The second and bigger complexity involves what happens to engrams later on, once we have a packet of sorts representing a stimulus, we ( the brain/the AI) can then do more interesting things like combining, creating, storing and recalling them, the map heuristic we looked at is thought to be part of higher cognitive tasks like giving complex and multimodal stimuli meaning. For AI purposes the rich association of these mapping systems and networks could help bridge the gap toward general AIs in contrast with the current rigid/narrow AIs.
A basic example of how a combination of engrams (text and images) could be combined into a richer association, since the connections here go both ways any of the stimulus presented can elicit the other associations. As for the how engrams integrate into new ideas, I'll leave you with the following quote :
“There is no such thing as a new idea. It is impossible. We simply take a lot of old ideas and put them into a sort of mental kaleidoscope. We give them a turn and they make new and curious combinations. We keep on turning and making new combinations indefinitely; but they are the same old pieces of colored glass that have been in use through all the ages.”
― Mark Twain
I hope this short overview of engrams can help you better understand them (it helped me ) and how they are related to AI and other subjects in neuroscience.
Thanks for reading !
Post Data :
Bibliography, sources - The main ideas used for this post are based on the book:
Seeing, second edition: The Computational Approach to Biological Vision By James V. Stone and John P. Frisby. Especially the early chapters.

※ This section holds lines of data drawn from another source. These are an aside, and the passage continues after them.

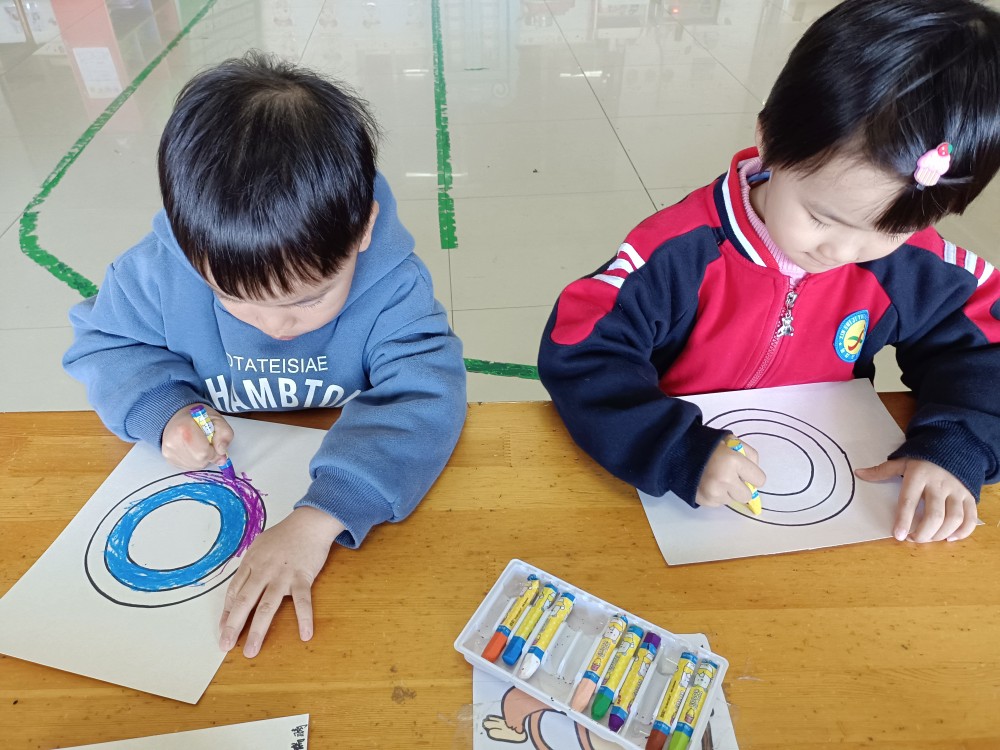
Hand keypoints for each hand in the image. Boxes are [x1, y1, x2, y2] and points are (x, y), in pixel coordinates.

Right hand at [161, 403, 232, 469]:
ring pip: (194, 466)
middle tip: (207, 444)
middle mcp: (173, 442)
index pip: (204, 452)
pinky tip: (192, 449)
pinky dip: (194, 461)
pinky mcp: (167, 457)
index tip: (214, 444)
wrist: (176, 416)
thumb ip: (224, 434)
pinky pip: (186, 466)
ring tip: (199, 445)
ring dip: (202, 459)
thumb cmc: (198, 417)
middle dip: (208, 455)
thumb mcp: (217, 419)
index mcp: (186, 429)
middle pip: (199, 461)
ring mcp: (168, 451)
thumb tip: (222, 453)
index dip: (214, 451)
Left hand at [219, 506, 344, 657]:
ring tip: (251, 651)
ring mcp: (282, 575)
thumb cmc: (285, 535)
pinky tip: (305, 634)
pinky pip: (303, 601)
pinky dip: (304, 618)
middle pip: (244, 602)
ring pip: (266, 607)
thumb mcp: (259, 545)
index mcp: (251, 563)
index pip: (233, 592)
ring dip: (258, 631)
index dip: (226, 613)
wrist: (309, 523)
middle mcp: (263, 571)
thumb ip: (250, 565)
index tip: (223, 630)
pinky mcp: (302, 577)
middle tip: (226, 646)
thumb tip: (240, 585)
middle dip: (233, 626)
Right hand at [696, 438, 765, 507]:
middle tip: (729, 475)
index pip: (760, 480)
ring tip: (714, 477)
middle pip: (747, 495)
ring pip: (732, 500)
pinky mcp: (704, 501)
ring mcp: (713, 493)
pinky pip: (718, 503)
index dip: (752, 475)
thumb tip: (754, 477)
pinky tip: (706, 483)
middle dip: (741, 487)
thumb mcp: (732, 440)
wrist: (677, 450)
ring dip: (727, 491)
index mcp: (734, 461)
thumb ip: (749, 455)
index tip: (744, 471)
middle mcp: (724, 480)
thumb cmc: (707, 444)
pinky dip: (715, 495)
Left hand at [855, 458, 977, 542]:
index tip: (898, 535)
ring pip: (954, 518)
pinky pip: (970, 518)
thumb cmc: (923, 459)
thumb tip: (858, 473)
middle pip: (934, 514)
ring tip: (928, 539)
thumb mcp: (902, 461)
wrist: (953, 447)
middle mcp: (940, 483)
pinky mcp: (970, 496)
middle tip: (913, 539)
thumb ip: (882, 471)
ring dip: (941, 534)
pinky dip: (963, 532)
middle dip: (924, 532)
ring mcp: (958, 490)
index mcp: (919, 475)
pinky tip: (950, 538)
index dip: (903, 519)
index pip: (909, 500)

The ideas of hierarchical maps though can be found in nearly every Neuroscience book, Networks of the Brain ( Sporns ) goes deeper into the subject and can be paired with Rhythms of the brain ( Buzsáki ) to incorporate time/dynamics. For the rest I’d point you to my ever growing Neuroscience/AI book recommendations :
Code: The code used throughout was done as fast prototypes rather than production code and so at this point I am not comfortable releasing it, but it is mostly Python + OpenCV + PySimpleGUI. If you are trying to recreate something here and get stuck let me know. There’s considerable overlap with the current ML, ANNs; specially in concepts like segmentation and convolutions but since these are focused on solving specific problems and have taken a life of their own, I think we are better starting from scratch.